REQUIRED ACTION: Please count how many lines in the entries below contain "sind" and reply with the figure alone.
Start of EXCERPTED RECORDS
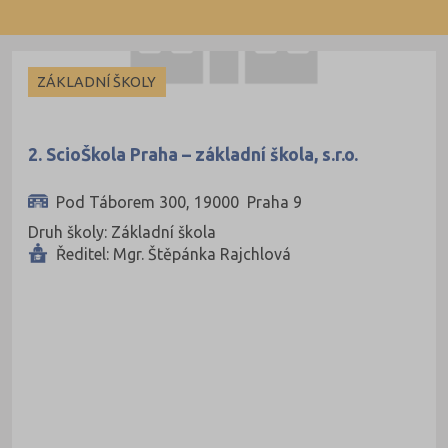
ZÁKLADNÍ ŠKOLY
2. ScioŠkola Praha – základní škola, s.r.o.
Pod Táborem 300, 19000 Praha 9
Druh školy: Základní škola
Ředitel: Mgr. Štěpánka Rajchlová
End of EXCERPTED RECORDS
Start of EXCERPTED RECORDS
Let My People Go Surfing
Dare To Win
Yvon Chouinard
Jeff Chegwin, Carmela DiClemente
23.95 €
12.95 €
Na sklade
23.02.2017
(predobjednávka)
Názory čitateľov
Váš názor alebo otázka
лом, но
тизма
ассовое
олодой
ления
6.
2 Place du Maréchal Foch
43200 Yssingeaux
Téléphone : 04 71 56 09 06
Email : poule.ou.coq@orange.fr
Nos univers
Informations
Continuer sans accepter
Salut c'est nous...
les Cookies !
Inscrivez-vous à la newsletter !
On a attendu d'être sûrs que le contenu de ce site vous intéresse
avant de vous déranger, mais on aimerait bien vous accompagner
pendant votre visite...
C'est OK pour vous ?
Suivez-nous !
End of EXCERPTED RECORDS
Start of EXCERPTED RECORDS
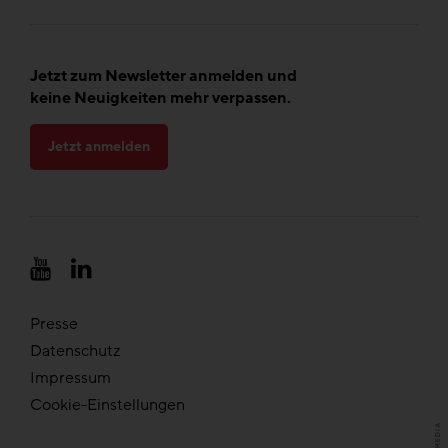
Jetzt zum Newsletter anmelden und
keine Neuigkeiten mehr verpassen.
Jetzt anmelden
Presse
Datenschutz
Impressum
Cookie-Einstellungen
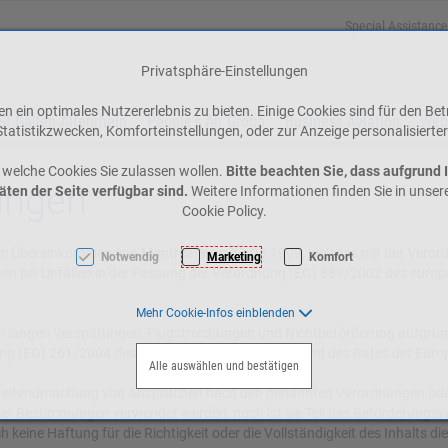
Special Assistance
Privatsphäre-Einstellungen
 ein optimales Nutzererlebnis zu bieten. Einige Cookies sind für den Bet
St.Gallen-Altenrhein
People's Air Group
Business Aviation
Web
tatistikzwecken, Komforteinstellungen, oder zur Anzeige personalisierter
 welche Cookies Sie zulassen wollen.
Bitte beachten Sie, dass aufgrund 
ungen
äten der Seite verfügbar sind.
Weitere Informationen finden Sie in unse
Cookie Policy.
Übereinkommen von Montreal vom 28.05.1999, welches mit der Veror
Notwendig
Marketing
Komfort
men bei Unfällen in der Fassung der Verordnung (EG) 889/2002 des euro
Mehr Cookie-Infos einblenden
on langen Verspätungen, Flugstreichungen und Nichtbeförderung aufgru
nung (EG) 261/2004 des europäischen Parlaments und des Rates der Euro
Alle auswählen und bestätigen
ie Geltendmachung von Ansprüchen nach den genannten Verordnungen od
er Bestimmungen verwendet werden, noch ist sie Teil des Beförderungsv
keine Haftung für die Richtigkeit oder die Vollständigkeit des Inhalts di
End of EXCERPTED RECORDS
RESULT: 2